> **REQUIRED ACTION**
Without the pictures, write out every entry that follows exactly.

Transcribed page contents
==============================

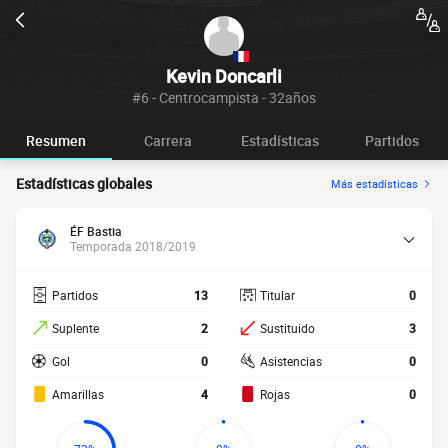
Kevin Doncarli
#6 - Centrocampista - 32años
Resumen
Carrera
Estadísticas
Partidos
Estadísticas globales
Más estadísticas
ÉF Bastia
Temporada 2018/2019
Partidos
13
Titular
0
Suplente
2
Sustituido
3
Gol
0
Asistencias
0
Amarillas
4
Rojas
0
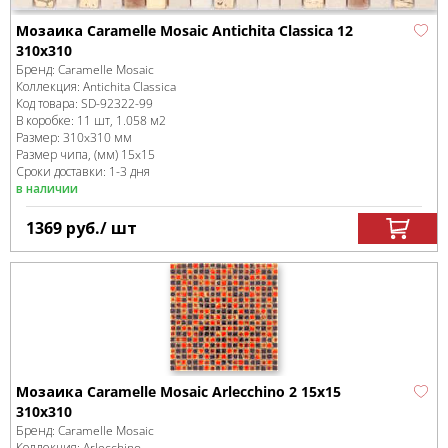
Мозаика Caramelle Mosaic Antichita Classica 12
310x310
Бренд:
Caramelle Mosaic
Коллекция:
Antichita Classica
Код товара:
SD-92322
-99
В коробке
:
11 шт, 1.058 м
2
Размер:
310x310 мм
Размер чипа, (мм)
15x15
Сроки доставки: 1-3 дня
в наличии
1369
руб.
/ шт
Мозаика Caramelle Mosaic Arlecchino 2 15x15
310x310
Бренд:
Caramelle Mosaic
Коллекция:
Arlecchino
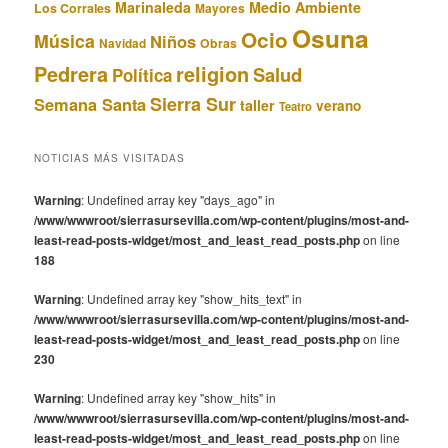
Marinaleda
Medio Ambiente
Los Corrales
Mayores
Osuna
Ocio
Música
Niños
Obras
Navidad
Pedrera
religion
Salud
Política
Sierra Sur
Semana Santa
taller
verano
Teatro
NOTICIAS MÁS VISITADAS
Warning
: Undefined array key "days_ago" in
/www/wwwroot/sierrasursevilla.com/wp-content/plugins/most-and-
least-read-posts-widget/most_and_least_read_posts.php
on line
188
Warning
: Undefined array key "show_hits_text" in
/www/wwwroot/sierrasursevilla.com/wp-content/plugins/most-and-
least-read-posts-widget/most_and_least_read_posts.php
on line
230
Warning
: Undefined array key "show_hits" in
/www/wwwroot/sierrasursevilla.com/wp-content/plugins/most-and-
least-read-posts-widget/most_and_least_read_posts.php
on line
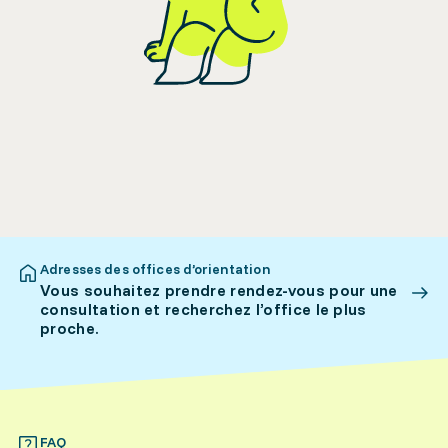
Adresses des offices d’orientation
Vous souhaitez prendre rendez-vous pour une
consultation et recherchez l’office le plus
proche.
FAQ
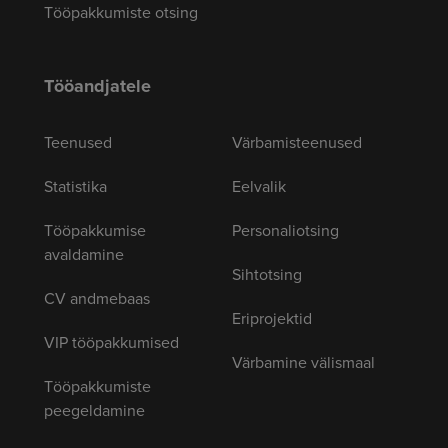
Tööpakkumiste otsing
Tööandjatele
Teenused
Värbamisteenused
Statistika
Eelvalik
Tööpakkumise
Personaliotsing
avaldamine
Sihtotsing
CV andmebaas
Eriprojektid
VIP tööpakkumised
Värbamine välismaal
Tööpakkumiste
peegeldamine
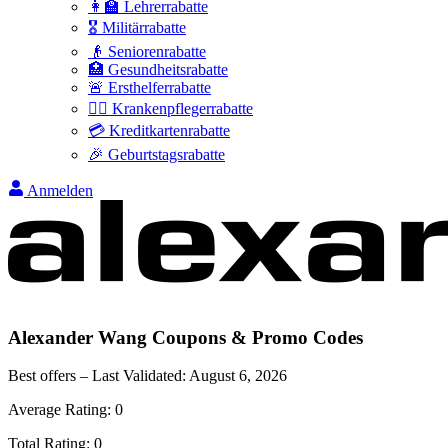
👩‍🏫 Lehrerrabatte
🎖️ Militärrabatte
👴 Seniorenrabatte
🏥 Gesundheitsrabatte
🚨 Ersthelferrabatte
👩‍⚕️ Krankenpflegerrabatte
💳 Kreditkartenrabatte
🎉 Geburtstagsrabatte
Anmelden
Alexander Wang
Coupons & Promo Codes
Best offers – Last Validated:
August 6, 2026
Average Rating:
0
Total Rating:
0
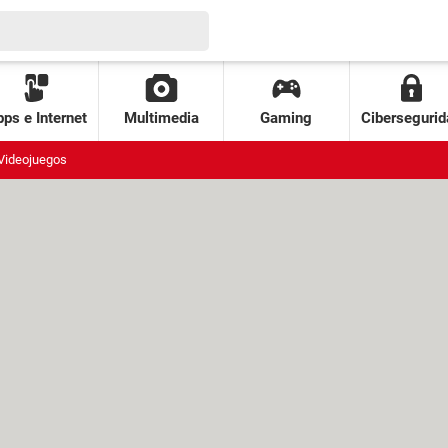
ps e Internet
Multimedia
Gaming
Cibersegurid
Videojuegos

==============================

> **SOLUTION**
Kevin Doncarli
#6 - Centrocampista - 32años
Resumen
Carrera
Estadísticas
Partidos
Estadísticas globales
Más estadísticas
ÉF Bastia
Temporada 2018/2019
Partidos
13
Titular
0
Suplente
2
Sustituido
3
Gol
0
Asistencias
0
Amarillas
4
Rojas
0
Мозаика Caramelle Mosaic Antichita Classica 12
310x310
Бренд:
Caramelle Mosaic
Коллекция:
Antichita Classica
Код товара:
SD-92322
-99
В коробке
:
11 шт, 1.058 м
2
Размер:
310x310 мм
Размер чипа, (мм)
15x15
Сроки доставки: 1-3 дня
в наличии
1369
руб.
/ шт
Мозаика Caramelle Mosaic Arlecchino 2 15x15
310x310
Бренд:
Caramelle Mosaic
Коллекция:
Arlecchino
Marinaleda
Medio Ambiente
Los Corrales
Mayores
Osuna
Ocio
Música
Niños
Obras
Navidad
Pedrera
religion
Salud
Política
Sierra Sur
Semana Santa
taller
verano
Teatro
NOTICIAS MÁS VISITADAS
Warning
: Undefined array key "days_ago" in
/www/wwwroot/sierrasursevilla.com/wp-content/plugins/most-and-
least-read-posts-widget/most_and_least_read_posts.php
on line
188
Warning
: Undefined array key "show_hits_text" in
/www/wwwroot/sierrasursevilla.com/wp-content/plugins/most-and-
least-read-posts-widget/most_and_least_read_posts.php
on line
230
Warning
: Undefined array key "show_hits" in
/www/wwwroot/sierrasursevilla.com/wp-content/plugins/most-and-
least-read-posts-widget/most_and_least_read_posts.php
on line
Adresses des offices d’orientation
Vous souhaitez prendre rendez-vous pour une
consultation et recherchez l’office le plus
proche.
FAQ
Tööpakkumiste otsing
Tööandjatele
Teenused
Värbamisteenused
Statistika
Eelvalik
Tööpakkumise
Personaliotsing
avaldamine
Sihtotsing
CV andmebaas
Eriprojektid
VIP tööpakkumised
Värbamine välismaal
Tööpakkumiste
peegeldamine
👩‍🏫 Lehrerrabatte
🎖️ Militärrabatte
👴 Seniorenrabatte
🏥 Gesundheitsrabatte
🚨 Ersthelferrabatte
👩‍⚕️ Krankenpflegerrabatte
💳 Kreditkartenrabatte
🎉 Geburtstagsrabatte
Anmelden
Alexander Wang
Coupons & Promo Codes
Best offers – Last Validated:
August 6, 2026
Average Rating:
0
Total Rating:
0
ps e Internet
Multimedia
Gaming
Cibersegurid
Videojuegos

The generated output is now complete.